Work began to prepare the home on September 16 and the hope is that, with continued volunteer support from the community, it will be ready for its new tenants by mid-October. While work is underway, the family, too, has been pitching in to ready their home, says Driedger.
“He, Ahmed [Shehadah], has been volunteering alongside the other volunteers so he’s been in there, you know, stripping wallpaper and painting and that sort of thing as well. He’s got some sweat equity into it.”
The family of seven, including five young children, immigrated to Canada a year-and-a-half ago under government sponsorship. The kids have already been registered for school, while the family has been living in a farmhouse in the township, north of Elmira.
“It’s a family that we were connected with through Woolwich Community Services,” explains Driedger.
Amongst the work needed is some painting and basic renovations. MennoHomes has contracted out for repairs and upgrades, including installing new wiring, replacing the old oil furnace with a high-efficiency gas furnace and water heater, and new flooring.
“And beyond that really the bulk of it is just a lot of freshening up – you know, stripping wallpaper and painting and that sort of thing,” said Driedger, noting that they still needed volunteers to help out.
For Mark Diller Harder, the church’s pastor, the project just makes sense.
“We have a church house that used to be the parsonage for the congregation years ago, [but] it hasn’t been used that way for 30-40 years,” he explained.
“We weren’t sure what to do with it, this building that needs some work and it didn’t have a use for the congregation anymore. So rather than just tear it down or some other kind of thing we decided to lease it to MennoHomes. So it’s … a really nice arrangement and really good to work with MennoHomes on that.”
The church entered into a 10-year lease agreement at a discounted rate with MennoHomes.

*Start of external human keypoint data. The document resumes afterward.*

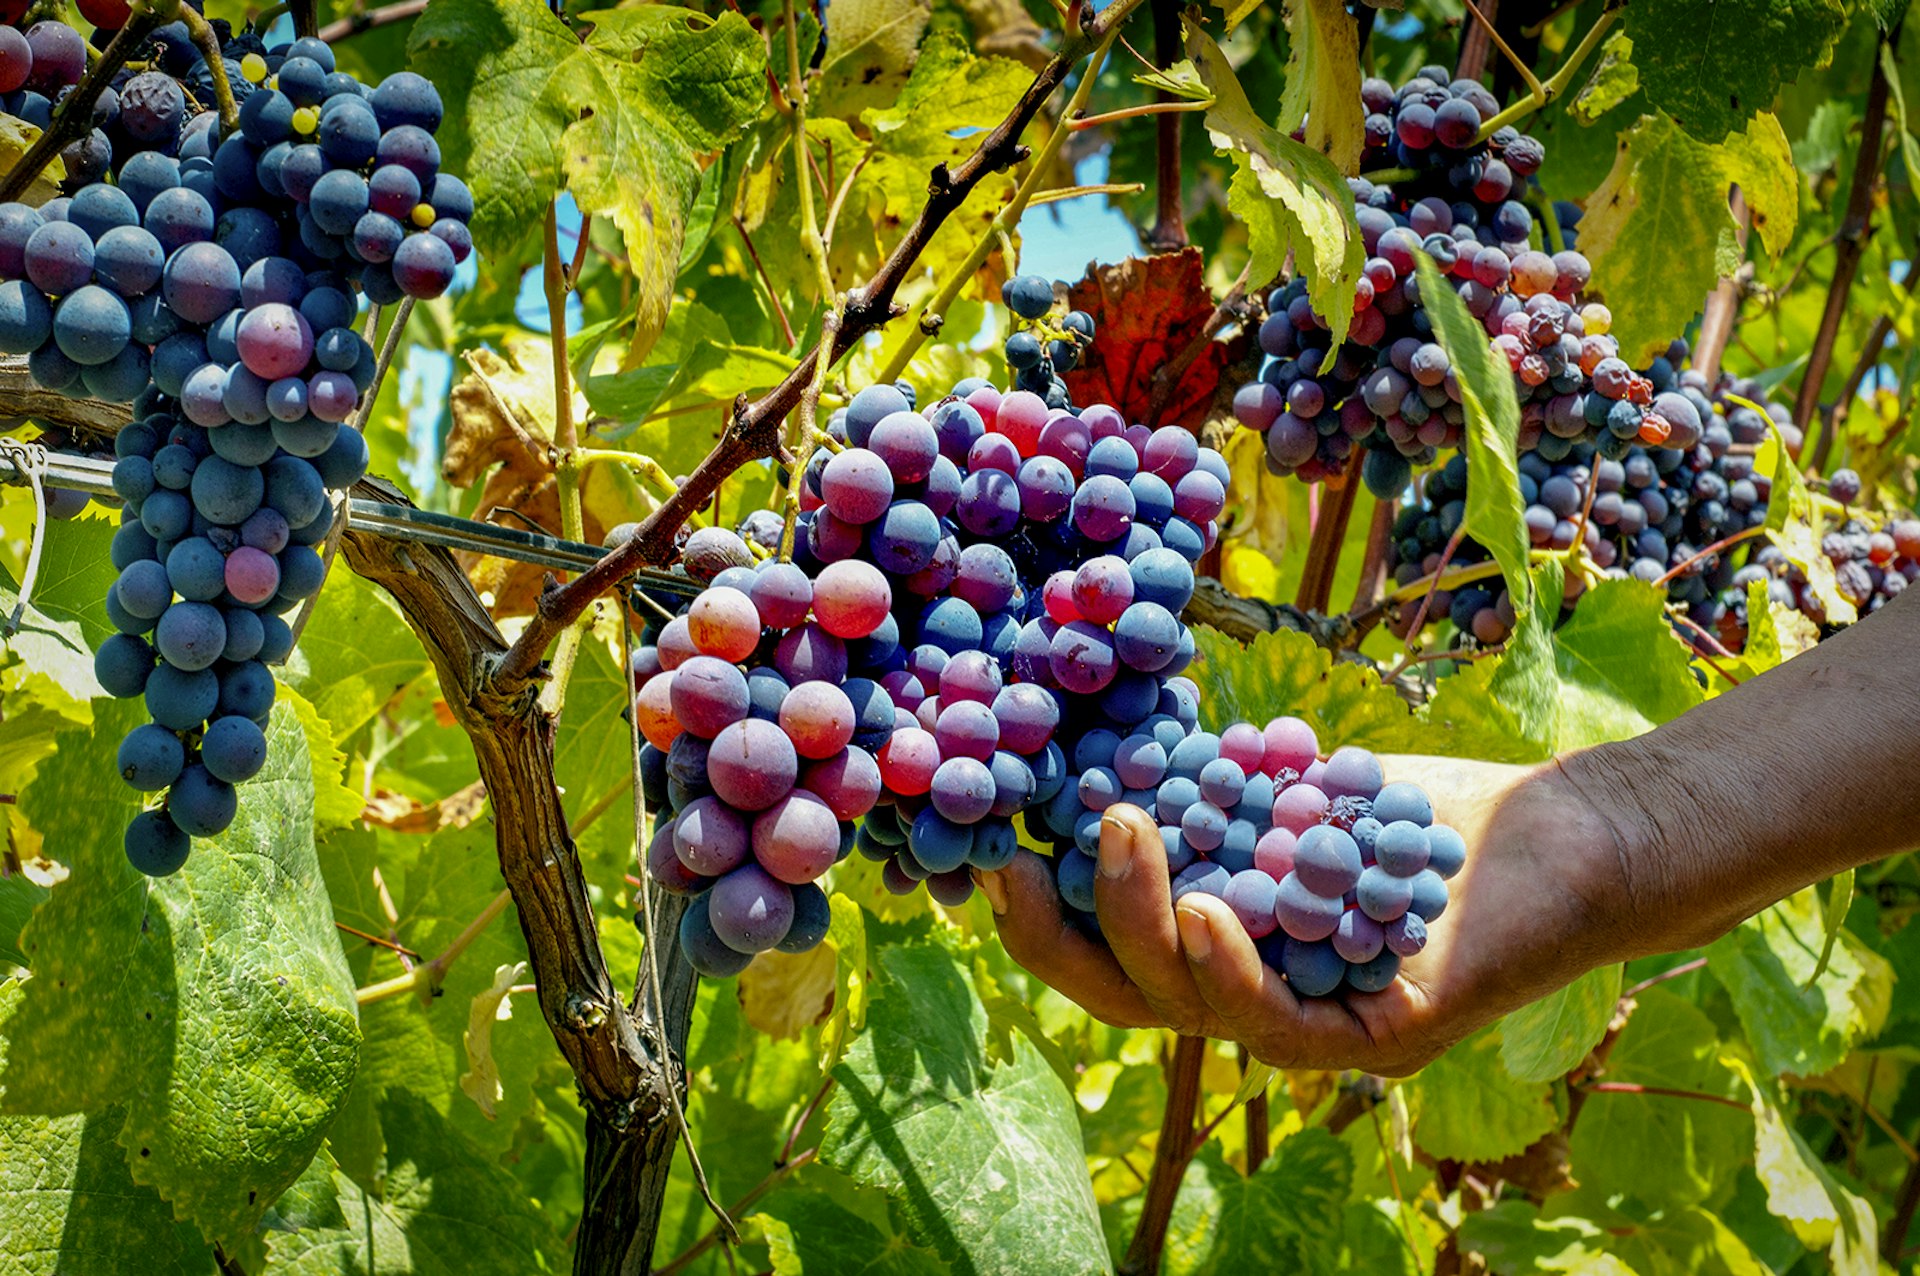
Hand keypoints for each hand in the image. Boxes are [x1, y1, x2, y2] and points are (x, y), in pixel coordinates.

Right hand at [974, 756, 1629, 1074]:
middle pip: (1127, 994)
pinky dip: (1229, 968)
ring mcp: (1317, 1028)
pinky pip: (1279, 1024)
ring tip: (1121, 831)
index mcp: (1225, 949)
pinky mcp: (1381, 1037)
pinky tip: (1204, 910)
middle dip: (1056, 937)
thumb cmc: (1425, 813)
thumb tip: (1100, 733)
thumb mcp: (1292, 791)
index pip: (1110, 951)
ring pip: (1190, 1004)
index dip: (1042, 913)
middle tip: (1014, 866)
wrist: (1571, 835)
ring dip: (1140, 920)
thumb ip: (1207, 793)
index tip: (991, 845)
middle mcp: (1259, 999)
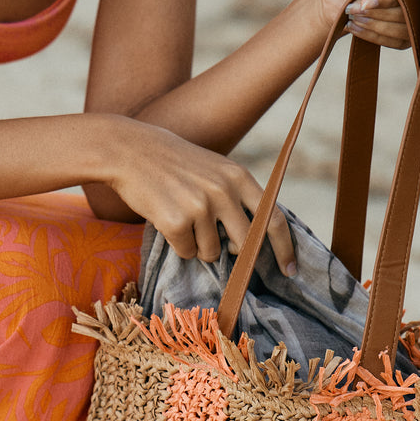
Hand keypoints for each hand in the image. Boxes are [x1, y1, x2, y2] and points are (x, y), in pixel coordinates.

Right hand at [103, 118, 295, 274]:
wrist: (129, 150)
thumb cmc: (174, 164)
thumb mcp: (215, 169)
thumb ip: (237, 196)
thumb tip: (255, 238)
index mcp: (238, 177)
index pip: (273, 219)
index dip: (284, 248)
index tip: (290, 270)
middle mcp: (223, 191)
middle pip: (245, 245)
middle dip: (236, 254)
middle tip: (220, 247)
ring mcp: (199, 207)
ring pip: (211, 253)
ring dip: (198, 245)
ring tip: (182, 217)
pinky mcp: (175, 222)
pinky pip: (186, 252)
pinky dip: (178, 244)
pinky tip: (166, 219)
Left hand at [314, 0, 419, 49]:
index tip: (366, 2)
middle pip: (409, 10)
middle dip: (377, 12)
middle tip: (353, 7)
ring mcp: (414, 12)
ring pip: (404, 29)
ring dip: (375, 25)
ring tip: (353, 15)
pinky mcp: (404, 31)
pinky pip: (397, 42)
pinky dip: (374, 37)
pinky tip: (355, 27)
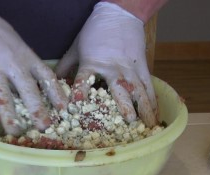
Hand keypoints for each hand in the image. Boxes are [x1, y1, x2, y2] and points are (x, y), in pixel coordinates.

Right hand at [0, 0, 67, 135]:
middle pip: (28, 90)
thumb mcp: (16, 44)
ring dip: (10, 116)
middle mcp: (12, 63)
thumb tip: (34, 86)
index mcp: (26, 56)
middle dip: (37, 110)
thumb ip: (25, 64)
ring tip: (15, 132)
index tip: (65, 109)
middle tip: (44, 127)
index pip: (46, 76)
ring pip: (3, 96)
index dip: (57, 94)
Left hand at [56, 2, 157, 126]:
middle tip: (130, 120)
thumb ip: (65, 65)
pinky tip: (156, 115)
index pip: (84, 79)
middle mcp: (112, 67)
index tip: (76, 105)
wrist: (119, 14)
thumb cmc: (95, 31)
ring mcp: (130, 67)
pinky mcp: (142, 66)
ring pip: (138, 89)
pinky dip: (153, 100)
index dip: (80, 91)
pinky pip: (148, 85)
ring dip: (144, 107)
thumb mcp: (76, 46)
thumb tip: (54, 82)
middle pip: (119, 87)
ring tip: (149, 124)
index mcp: (92, 62)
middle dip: (125, 104)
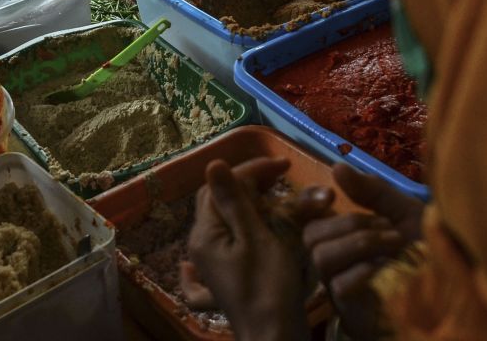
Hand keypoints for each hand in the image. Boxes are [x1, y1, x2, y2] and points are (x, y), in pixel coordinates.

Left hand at [186, 158, 309, 339]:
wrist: (274, 336)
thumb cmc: (268, 285)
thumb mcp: (255, 237)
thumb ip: (234, 200)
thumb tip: (212, 163)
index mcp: (205, 233)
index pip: (222, 186)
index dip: (252, 170)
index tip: (285, 166)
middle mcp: (201, 245)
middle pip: (220, 201)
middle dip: (250, 185)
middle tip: (281, 179)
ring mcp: (211, 263)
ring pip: (224, 221)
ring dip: (247, 205)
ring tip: (273, 200)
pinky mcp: (225, 275)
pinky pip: (222, 247)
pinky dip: (224, 239)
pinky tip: (209, 249)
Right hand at [302, 164, 424, 340]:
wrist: (449, 288)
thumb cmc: (423, 249)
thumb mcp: (403, 211)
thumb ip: (372, 191)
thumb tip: (337, 166)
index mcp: (342, 231)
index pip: (305, 214)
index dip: (307, 201)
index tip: (331, 195)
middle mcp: (335, 256)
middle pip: (311, 234)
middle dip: (350, 222)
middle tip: (386, 225)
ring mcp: (338, 283)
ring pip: (321, 256)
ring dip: (359, 243)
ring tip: (393, 244)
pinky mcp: (350, 307)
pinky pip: (339, 283)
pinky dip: (362, 270)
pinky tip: (385, 268)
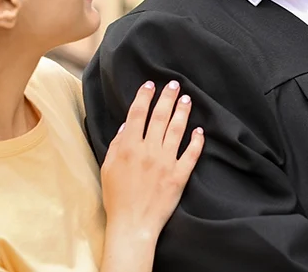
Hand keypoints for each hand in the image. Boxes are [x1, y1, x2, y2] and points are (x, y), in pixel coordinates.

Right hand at [100, 80, 203, 236]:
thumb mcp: (108, 168)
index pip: (138, 114)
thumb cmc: (116, 197)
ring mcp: (165, 162)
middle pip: (160, 117)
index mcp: (128, 147)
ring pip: (176, 130)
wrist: (132, 224)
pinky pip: (190, 154)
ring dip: (182, 112)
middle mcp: (148, 150)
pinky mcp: (179, 175)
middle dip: (167, 97)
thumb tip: (127, 125)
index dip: (145, 96)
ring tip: (187, 99)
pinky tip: (199, 130)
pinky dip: (196, 141)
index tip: (150, 84)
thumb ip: (117, 144)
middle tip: (175, 84)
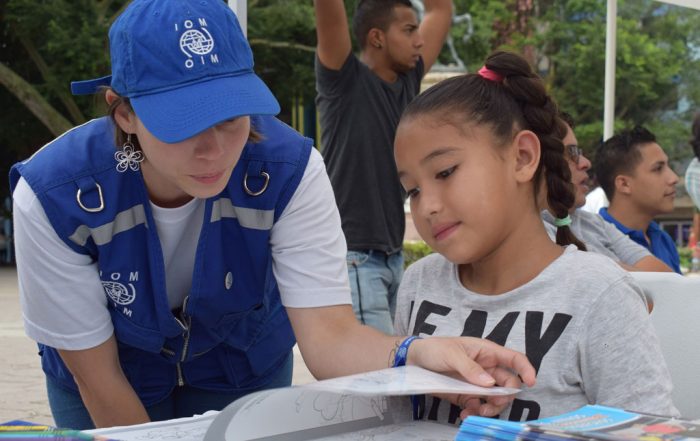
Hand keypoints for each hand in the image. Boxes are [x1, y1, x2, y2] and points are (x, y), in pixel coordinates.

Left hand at [407, 336, 535, 414]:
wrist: (413, 361)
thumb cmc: (434, 349)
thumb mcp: (451, 354)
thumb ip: (470, 368)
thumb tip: (490, 383)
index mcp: (487, 352)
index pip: (514, 358)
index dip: (526, 369)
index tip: (531, 382)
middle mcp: (486, 368)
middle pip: (508, 384)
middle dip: (504, 396)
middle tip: (491, 404)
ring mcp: (477, 383)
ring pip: (495, 399)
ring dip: (490, 408)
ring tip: (476, 412)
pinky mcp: (466, 395)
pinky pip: (478, 406)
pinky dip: (475, 412)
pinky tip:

“They’re actually providing it as long as we cover the operating costs,” said Driedger, noting that the congregation was helping further by contributing towards the renovation costs and through volunteerism. “So the church has been very supportive.”
The tenants in turn will be paying rent towards covering those renovation costs over a period of time, as well as paying for the fixed costs such as insurance, says Driedger.
“But it will be at an affordable rent level, so it will be much less than market rent.”
For Driedger, he is just glad that even though MennoHomes did not have space for the family at their newly opened apartment building in Elmira – the Foundry – they were able to find affordable housing for the family nonetheless.
“We’re just happy we can be involved, we’re happy that the church thought of us as a partner to use for this,” he says.